Setiap peradaban menggunakan nilai pendekatan pi yang berbeda-beda. Pada era Pra-Kristen, pi umumnya didekati dengan bilangan 3. Kemudian, pada abad pertama, peradaban di Cina menggunakan pendekatan 3,1547. Yang menakjubkan adalah yang dilakukan oleh matematikawan dan astronom Cina Tsu Chung-Chi (430–501), yang menemukan pendekatan pi dengan sangat baik, yakni 355/113. Bilangan ini hebatnya dihitung tanpa bantuan alat apapun di abad ke-5. Bahkan perhitungannya tidak menggunakan abacus atau sempoa.
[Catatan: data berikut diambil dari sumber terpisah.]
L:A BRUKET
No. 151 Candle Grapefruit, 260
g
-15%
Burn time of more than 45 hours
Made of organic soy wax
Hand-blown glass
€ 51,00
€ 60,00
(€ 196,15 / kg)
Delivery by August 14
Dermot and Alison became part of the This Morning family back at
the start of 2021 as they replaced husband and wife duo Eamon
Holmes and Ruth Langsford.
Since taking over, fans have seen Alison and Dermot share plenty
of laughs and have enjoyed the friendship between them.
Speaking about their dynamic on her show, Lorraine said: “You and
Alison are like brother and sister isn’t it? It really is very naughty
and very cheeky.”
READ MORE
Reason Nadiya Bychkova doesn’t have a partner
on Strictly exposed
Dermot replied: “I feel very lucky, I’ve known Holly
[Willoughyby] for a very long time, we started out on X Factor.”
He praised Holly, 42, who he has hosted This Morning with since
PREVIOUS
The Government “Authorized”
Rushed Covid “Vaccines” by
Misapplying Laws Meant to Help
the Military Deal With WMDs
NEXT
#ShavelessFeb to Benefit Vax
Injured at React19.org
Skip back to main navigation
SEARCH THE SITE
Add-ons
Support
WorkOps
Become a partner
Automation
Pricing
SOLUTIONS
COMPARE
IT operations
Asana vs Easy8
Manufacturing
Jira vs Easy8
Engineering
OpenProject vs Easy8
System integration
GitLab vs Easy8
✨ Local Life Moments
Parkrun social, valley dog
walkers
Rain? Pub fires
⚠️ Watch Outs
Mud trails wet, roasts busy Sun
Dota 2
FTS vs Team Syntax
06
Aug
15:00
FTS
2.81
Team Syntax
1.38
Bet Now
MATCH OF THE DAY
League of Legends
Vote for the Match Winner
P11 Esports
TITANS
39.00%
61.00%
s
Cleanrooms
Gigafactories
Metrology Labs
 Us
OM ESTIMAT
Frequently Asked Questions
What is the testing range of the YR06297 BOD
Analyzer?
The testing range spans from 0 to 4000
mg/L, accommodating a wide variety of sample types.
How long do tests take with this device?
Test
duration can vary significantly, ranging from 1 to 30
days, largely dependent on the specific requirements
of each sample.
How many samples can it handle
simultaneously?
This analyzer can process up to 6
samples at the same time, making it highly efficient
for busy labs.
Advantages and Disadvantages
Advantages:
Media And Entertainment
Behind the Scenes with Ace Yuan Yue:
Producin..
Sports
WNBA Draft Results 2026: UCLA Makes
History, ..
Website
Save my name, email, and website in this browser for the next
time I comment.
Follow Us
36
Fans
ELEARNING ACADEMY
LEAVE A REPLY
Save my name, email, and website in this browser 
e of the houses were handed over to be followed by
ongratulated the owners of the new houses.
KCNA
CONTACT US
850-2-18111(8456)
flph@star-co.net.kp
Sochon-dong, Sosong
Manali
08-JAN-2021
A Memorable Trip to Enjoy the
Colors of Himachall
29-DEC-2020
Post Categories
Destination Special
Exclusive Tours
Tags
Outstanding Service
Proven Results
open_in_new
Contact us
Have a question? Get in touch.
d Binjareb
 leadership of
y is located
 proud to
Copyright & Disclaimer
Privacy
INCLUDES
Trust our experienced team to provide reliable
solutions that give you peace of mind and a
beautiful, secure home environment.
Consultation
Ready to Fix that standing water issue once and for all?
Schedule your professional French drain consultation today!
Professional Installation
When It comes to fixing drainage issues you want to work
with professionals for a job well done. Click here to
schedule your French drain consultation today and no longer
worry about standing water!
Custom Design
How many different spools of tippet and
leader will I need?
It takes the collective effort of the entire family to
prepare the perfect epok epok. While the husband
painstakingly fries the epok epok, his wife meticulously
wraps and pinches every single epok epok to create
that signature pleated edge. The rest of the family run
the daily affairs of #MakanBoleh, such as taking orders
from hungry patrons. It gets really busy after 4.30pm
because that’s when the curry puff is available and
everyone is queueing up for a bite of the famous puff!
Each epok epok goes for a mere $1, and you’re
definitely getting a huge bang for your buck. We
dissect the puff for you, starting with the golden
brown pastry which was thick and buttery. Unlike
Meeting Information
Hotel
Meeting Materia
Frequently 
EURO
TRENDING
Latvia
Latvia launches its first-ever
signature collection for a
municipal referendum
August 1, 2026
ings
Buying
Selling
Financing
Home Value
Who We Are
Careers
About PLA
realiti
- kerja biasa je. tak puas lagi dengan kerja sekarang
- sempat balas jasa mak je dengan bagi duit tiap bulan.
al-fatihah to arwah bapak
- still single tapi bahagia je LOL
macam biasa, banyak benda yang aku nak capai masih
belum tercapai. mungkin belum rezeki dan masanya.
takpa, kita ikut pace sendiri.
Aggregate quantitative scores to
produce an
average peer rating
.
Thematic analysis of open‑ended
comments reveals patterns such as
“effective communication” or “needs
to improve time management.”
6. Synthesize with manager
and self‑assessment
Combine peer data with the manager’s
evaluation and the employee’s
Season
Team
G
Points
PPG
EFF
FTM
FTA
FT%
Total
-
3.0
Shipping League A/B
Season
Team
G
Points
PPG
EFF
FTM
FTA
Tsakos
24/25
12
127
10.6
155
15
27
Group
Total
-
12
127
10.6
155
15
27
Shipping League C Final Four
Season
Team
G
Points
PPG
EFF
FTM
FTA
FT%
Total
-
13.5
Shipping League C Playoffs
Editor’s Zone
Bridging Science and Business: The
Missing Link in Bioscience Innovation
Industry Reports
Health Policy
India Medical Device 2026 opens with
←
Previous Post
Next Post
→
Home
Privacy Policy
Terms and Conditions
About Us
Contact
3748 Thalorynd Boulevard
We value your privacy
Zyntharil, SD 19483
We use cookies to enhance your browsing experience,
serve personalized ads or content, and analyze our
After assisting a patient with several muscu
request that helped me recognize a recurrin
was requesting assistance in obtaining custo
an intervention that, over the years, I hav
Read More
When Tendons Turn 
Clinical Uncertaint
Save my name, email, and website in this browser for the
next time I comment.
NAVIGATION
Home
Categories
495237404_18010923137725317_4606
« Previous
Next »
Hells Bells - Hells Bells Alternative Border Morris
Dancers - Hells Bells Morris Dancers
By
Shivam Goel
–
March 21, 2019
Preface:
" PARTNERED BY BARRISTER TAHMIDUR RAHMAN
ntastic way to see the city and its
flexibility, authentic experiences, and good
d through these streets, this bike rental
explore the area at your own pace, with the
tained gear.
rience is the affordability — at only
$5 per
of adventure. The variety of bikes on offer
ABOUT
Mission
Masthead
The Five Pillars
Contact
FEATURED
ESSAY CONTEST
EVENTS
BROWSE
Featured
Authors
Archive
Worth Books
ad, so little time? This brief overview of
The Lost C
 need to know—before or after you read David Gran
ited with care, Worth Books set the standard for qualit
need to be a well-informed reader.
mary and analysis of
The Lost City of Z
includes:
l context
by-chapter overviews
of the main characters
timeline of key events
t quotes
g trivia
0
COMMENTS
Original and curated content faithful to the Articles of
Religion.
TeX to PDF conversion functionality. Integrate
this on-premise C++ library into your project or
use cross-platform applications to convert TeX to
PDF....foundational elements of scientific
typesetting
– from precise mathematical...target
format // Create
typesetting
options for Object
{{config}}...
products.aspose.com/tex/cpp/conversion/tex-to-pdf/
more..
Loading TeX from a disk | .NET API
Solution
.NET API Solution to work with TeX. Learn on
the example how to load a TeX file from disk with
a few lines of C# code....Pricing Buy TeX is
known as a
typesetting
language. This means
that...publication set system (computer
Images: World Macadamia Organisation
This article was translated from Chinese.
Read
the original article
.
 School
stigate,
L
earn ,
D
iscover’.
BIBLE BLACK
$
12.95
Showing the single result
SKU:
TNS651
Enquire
Lebih dari itu, di dunia Barat, bilangan ini tidak diketahui sampai abad ke-16. Pecahan 355/113 ini begitu bagusnya, sampai pecahan selanjutnya yang lebih baik untuk mendekati pi baru ditemui pada 52.163/16.604. Begitu hebatnya Tsu Chung-Chi ini, sampai namanya sekarang dikenang untuk menamai sebuah kawah di bulan.

Dalam rancangan Kurikulum 2013, siswa diminta mengamati benda-benda berbentuk lingkaran dan kemudian membanding keliling dan garis tengahnya. Dari pengumpulan data itu, dapat ditemukan pendekatan nilai pi. Namun, itu bukan bermatematika. Perkiraan nilai haruslah diturunkan melalui pembuktian deduktif. Keunikan matematika yang tidak menggantungkan pada cara empirik ini yang tampaknya diabaikan dalam Kurikulum 2013. Kecerobohan menganggap matematika sebagai bagian dari sains akan merusak hakikat matematika. Matematika adalah seni berpikir.